True, the compiler could legally emit mush when it finds out that the
pointers are for different objects.  And the error being fixed produces
such unrelated pointer pairs -- oops.

This check is not important here, we can just drop it.

mem_pool_contains() has the same problem, by the way.

Restricting ourselves to only equality comparisons for pointers prevents
some interesting sanity checks, though.  Casting to intptr_t or
uintptr_t would allow arbitrary comparisons without risk of undefined
behavior, though.  Perhaps that would make a check_ptr() macro viable
and useful.

That certainly helps and the check_ptr() macro in my previous email casts the pointers to uintptr_t before comparing them. Maybe I'm worrying too much, but my concern is that in a failing comparison it is likely one of the pointers is invalid (for example it is the result of some undefined pointer arithmetic) and the program is undefined from the point the invalid pointer is created. The documentation for check_ptr() in my previous mail contains the following example

    For example if `start` and `end` are pointers to the beginning and
    end of an allocation and `offset` is an integer then

        check_ptr(start + offset, <=, end)

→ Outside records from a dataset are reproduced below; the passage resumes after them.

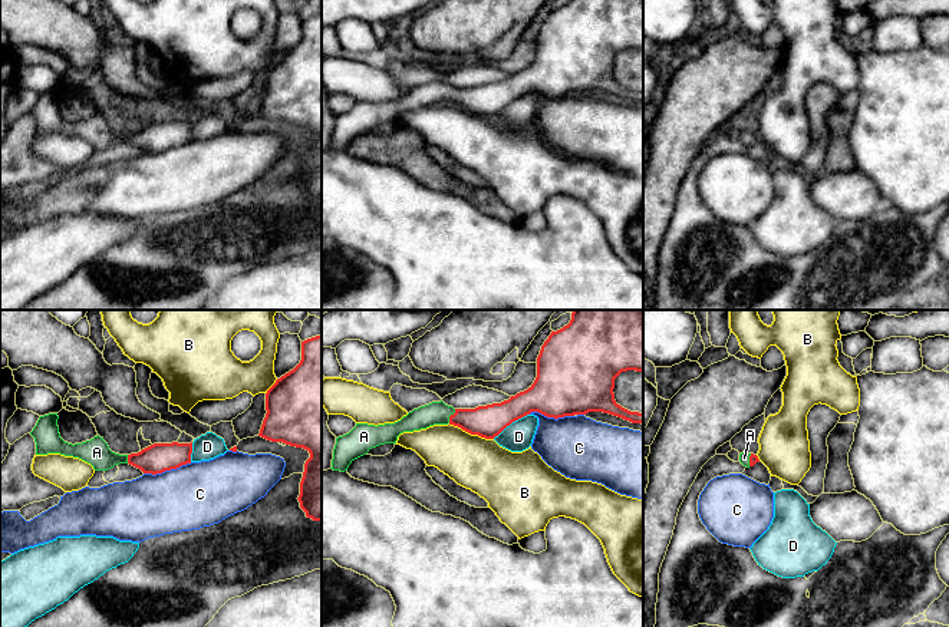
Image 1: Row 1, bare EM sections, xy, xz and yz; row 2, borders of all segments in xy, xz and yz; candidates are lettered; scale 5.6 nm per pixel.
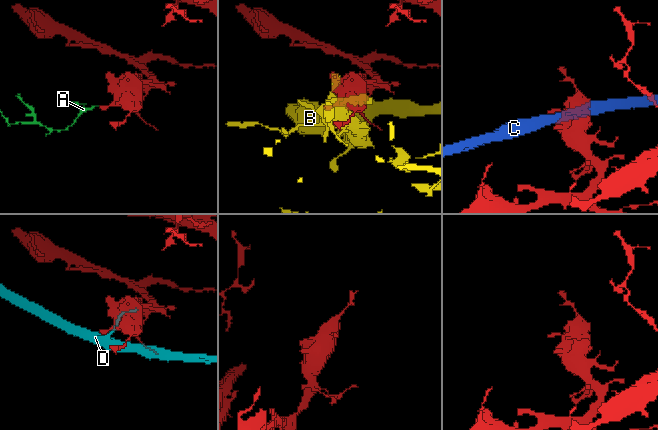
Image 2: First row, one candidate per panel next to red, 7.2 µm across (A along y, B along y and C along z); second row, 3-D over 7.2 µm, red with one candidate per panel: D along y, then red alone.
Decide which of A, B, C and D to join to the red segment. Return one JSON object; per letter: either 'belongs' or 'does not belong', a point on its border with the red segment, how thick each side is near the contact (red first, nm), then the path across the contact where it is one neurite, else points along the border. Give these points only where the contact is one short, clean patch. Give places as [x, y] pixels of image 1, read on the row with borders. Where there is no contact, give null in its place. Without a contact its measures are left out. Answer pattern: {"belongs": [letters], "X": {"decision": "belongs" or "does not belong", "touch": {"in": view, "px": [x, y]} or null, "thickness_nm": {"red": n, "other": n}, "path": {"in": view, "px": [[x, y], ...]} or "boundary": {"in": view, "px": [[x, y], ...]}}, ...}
{"belongs": ["A"], "A": {"decision": "belongs", "touch": {"in": "xz", "px": [450, 416]}, "thickness_nm": {"red": 180, "other": 130}, "path": {"in": "xz", "px": [[490, 421], [450, 416], [437, 412]]}}, "B": {"decision": "does not belong", "touch": {"in": "xz", "px": [471, 434]}, "thickness_nm": {"red": 180, "other": 300}}, "C": {"decision": "does not belong", "touch": {"in": "xy", "px": [167, 469]}, "thickness_nm": {"red": 160, "other": 360}}, "D": {"decision": "does not belong", "touch": {"in": "xz", "px": [510, 423]}, "thickness_nm": {"red": 190, "other": 160}}}

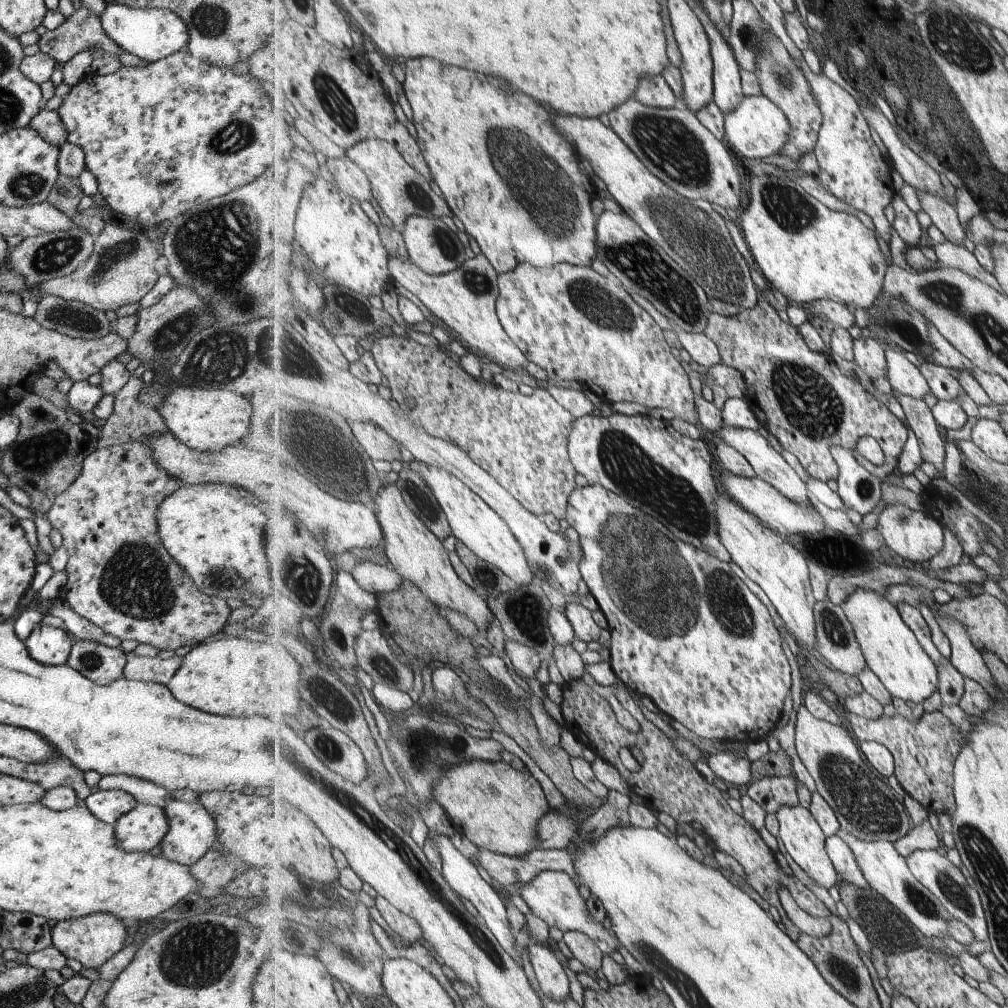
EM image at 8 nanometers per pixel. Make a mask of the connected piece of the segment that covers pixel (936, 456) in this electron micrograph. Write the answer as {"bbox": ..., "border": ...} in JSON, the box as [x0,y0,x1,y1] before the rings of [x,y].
{"bbox":[899,395,946,479],"border":[[[905,395],[905,398],[901,398],[899,402],[907,412],[911,428],[915,430],[922,460],[933,464],[937,476],[946,479],[946,440],[943,440],[939,432],[939,425],[933,416],[932,409],[925,404],[923,399],[909,397],[911,396]]]}

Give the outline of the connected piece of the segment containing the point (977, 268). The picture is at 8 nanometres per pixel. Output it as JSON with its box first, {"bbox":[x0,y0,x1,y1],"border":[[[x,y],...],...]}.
{"bbox":[912,238,1005,294],"border":[[[921,238],[919,240],[917,246],[912,246],[912,247],[918,247],[918,245],[929,247],[929,249],[932,249],[935,253],[935,255],[938,258],[938,261],[941,265],[944,267],[952,267],[955,269],[960,269],[963,270],[963,272],[967,272],[967,274],[971,274],[971,276],[975,276],[975,278],[979,278],[979,280],[983,280],[983,282],[987,282],[989,286],[993,286],[995,290],[999,290],[1001,294],[1005,294],[1005,290],[1001,288],[1001,284],[999,284],[999,280],[993,276],[993,273],[987,272],[985,268],[979,263],[979,260],[977,260],[975,254],[972,252],[969,252],[965,248],[965,246],[961,244],[953,244],[951,240],[948,240],[945,238],[945,242],[939,244],[939,243],[934,243],[932,240],[930,242],[927,242],[924,238]]]}

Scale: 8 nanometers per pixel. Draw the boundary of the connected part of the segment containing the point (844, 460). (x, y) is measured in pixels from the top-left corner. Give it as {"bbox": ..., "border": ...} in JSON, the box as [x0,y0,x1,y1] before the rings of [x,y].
{"bbox":[831,446,884,516],"border":[[[833,446],[831,454],[839,466],[838,494],[847,506],[863,516],[877,513],[883,502],[881,488],[884,480],[871,474],[849,448]]]}

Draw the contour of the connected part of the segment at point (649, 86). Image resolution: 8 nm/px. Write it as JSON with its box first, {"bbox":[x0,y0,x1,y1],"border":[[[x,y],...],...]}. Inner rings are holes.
{"bbox":[634,74,682,109],"border":[[[662,74],[643,78],[639,82],[639,89],[634,98],[646,106],[661,109],[671,109],[682,105]]]}

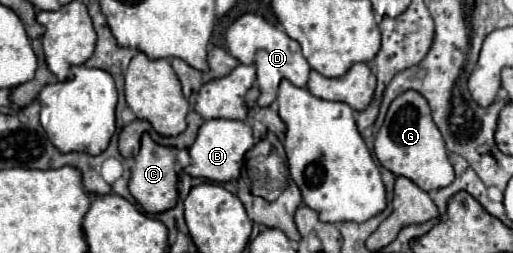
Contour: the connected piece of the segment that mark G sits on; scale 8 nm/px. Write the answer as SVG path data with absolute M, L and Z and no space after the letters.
M406 91L392 101L374 141L374 155L382 167L414 181L424 191L442 189L454 181L454 169L448 161L444 139L432 121L426 99L416 91Z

    is undefined when `offset` is larger than `end - start`. Rewriting
    the comparison as

        check_uint(offset, <=, end - start)

    avoids undefined behavior when offset is too large, but is still
    undefined if there is a bug that means `start` and `end` do not
    point to the same allocation.

I agree it would be nice to allow arbitrary pointer comparisons but it would be good to do it in a way that does not expose us to undefined behavior. I'm not sure what the right balance is here.